» **INSTRUCTIONS FOR THE TASK**
Extract all of the data below verbatim, changing nothing.

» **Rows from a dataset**
++++++
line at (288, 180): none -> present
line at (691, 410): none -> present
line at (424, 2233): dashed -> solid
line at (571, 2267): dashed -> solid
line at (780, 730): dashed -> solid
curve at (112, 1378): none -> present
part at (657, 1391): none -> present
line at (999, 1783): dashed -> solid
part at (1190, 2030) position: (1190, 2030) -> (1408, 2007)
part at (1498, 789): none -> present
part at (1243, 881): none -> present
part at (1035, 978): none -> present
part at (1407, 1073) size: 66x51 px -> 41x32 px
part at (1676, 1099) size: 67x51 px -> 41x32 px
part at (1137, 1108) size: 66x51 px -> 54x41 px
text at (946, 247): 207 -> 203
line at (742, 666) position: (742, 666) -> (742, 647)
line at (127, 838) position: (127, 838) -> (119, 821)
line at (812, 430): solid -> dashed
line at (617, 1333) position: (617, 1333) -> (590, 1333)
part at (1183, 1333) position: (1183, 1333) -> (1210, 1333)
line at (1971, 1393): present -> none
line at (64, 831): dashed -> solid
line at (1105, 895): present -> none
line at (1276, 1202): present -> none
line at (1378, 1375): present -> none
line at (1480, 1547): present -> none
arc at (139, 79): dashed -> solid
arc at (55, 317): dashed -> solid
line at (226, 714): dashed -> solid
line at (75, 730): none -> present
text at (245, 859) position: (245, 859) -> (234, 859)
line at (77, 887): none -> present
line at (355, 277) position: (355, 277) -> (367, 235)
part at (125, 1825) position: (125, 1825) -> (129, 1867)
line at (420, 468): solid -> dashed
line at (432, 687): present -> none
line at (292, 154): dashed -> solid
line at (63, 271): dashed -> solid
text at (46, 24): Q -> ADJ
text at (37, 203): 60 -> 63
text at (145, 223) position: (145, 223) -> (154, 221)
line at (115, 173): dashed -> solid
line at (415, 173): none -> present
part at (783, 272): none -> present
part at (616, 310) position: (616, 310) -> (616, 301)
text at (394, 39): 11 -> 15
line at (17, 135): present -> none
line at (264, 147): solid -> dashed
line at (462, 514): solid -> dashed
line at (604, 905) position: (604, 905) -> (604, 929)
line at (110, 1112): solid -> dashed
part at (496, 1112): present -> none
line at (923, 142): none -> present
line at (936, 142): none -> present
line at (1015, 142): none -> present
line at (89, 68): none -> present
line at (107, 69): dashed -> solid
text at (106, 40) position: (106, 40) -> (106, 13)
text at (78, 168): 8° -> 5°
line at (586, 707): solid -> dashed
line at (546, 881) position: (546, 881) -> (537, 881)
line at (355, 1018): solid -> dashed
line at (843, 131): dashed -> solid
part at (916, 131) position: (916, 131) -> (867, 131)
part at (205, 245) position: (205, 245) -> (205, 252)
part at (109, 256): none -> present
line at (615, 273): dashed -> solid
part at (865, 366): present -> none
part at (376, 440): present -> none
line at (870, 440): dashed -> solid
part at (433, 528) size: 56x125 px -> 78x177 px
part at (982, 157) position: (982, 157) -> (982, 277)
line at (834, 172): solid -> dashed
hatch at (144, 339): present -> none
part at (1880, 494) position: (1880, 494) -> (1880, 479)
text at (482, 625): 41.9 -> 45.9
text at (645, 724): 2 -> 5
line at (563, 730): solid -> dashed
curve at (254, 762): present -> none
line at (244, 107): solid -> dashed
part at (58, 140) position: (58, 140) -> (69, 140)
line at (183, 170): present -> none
++++++
» **RESULT OF THIS EXERCISE**
line at (288, 180): none -> present
line at (691, 410): none -> present
line at (424, 2233): dashed -> solid
line at (571, 2267): dashed -> solid
line at (780, 730): dashed -> solid
curve at (112, 1378): none -> present
part at (657, 1391): none -> present
line at (999, 1783): dashed -> solid
part at (1190, 2030) position: (1190, 2030) -> (1408, 2007)
part at (1498, 789): none -> present
part at (1243, 881): none -> present
part at (1035, 978): none -> present
part at (1407, 1073) size: 66x51 px -> 41x32 px
part at (1676, 1099) size: 67x51 px -> 41x32 px
part at (1137, 1108) size: 66x51 px -> 54x41 px
text at (946, 247): 207 -> 203
line at (742, 666) position: (742, 666) -> (742, 647)
line at (127, 838) position: (127, 838) -> (119, 821)
line at (812, 430): solid -> dashed
line at (617, 1333) position: (617, 1333) -> (590, 1333)
part at (1183, 1333) position: (1183, 1333) -> (1210, 1333)
line at (1971, 1393): present -> none
line at (64, 831): dashed -> solid
line at (1105, 895): present -> none
line at (1276, 1202): present -> none
line at (1378, 1375): present -> none
line at (1480, 1547): present -> none
arc at (139, 79): dashed -> solid
arc at (55, 317): dashed -> solid
line at (226, 714): dashed -> solid
line at (75, 730): none -> present
text at (245, 859) position: (245, 859) -> (234, 859)
line at (77, 887): none -> present
line at (355, 277) position: (355, 277) -> (367, 235)
part at (125, 1825) position: (125, 1825) -> (129, 1867)
line at (420, 468): solid -> dashed
line at (432, 687): present -> none
line at (292, 154): dashed -> solid
line at (63, 271): dashed -> solid
text at (46, 24): Q -> ADJ
text at (37, 203): 60 -> 63
text at (145, 223) position: (145, 223) -> (154, 221)
line at (115, 173): dashed -> solid
line at (415, 173): none -> present
part at (783, 272): none -> present
part at (616, 310) position: (616, 310) -> (616, 301)
text at (394, 39): 11 -> 15
line at (17, 135): present -> none
line at (264, 147): solid -> dashed
line at (462, 514): solid -> dashed
line at (604, 905) position: (604, 905) -> (604, 929)
line at (110, 1112): solid -> dashed
part at (496, 1112): present -> none
line at (923, 142): none -> present
line at (936, 142): none -> present
line at (1015, 142): none -> present
line at (89, 68): none -> present
line at (107, 69): dashed -> solid
text at (106, 40) position: (106, 40) -> (106, 13)
text at (78, 168): 8° -> 5°
line at (586, 707): solid -> dashed
line at (546, 881) position: (546, 881) -> (537, 881)
line at (355, 1018): solid -> dashed
line at (843, 131): dashed -> solid
part at (916, 131) position: (916, 131) -> (867, 131)
part at (205, 245) position: (205, 245) -> (205, 252)
part at (109, 256): none -> present
line at (615, 273): dashed -> solid
part at (865, 366): present -> none
part at (376, 440): present -> none
line at (870, 440): dashed -> solid
part at (433, 528) size: 56x125 px -> 78x177 px
part at (982, 157) position: (982, 157) -> (982, 277)
line at (834, 172): solid -> dashed
hatch at (144, 339): present -> none
part at (1880, 494) position: (1880, 494) -> (1880, 479)
text at (482, 625): 41.9 -> 45.9
text at (645, 724): 2 -> 5
line at (563, 730): solid -> dashed
curve at (254, 762): present -> none
line at (244, 107): solid -> dashed
part at (58, 140) position: (58, 140) -> (69, 140)
line at (183, 170): present -> none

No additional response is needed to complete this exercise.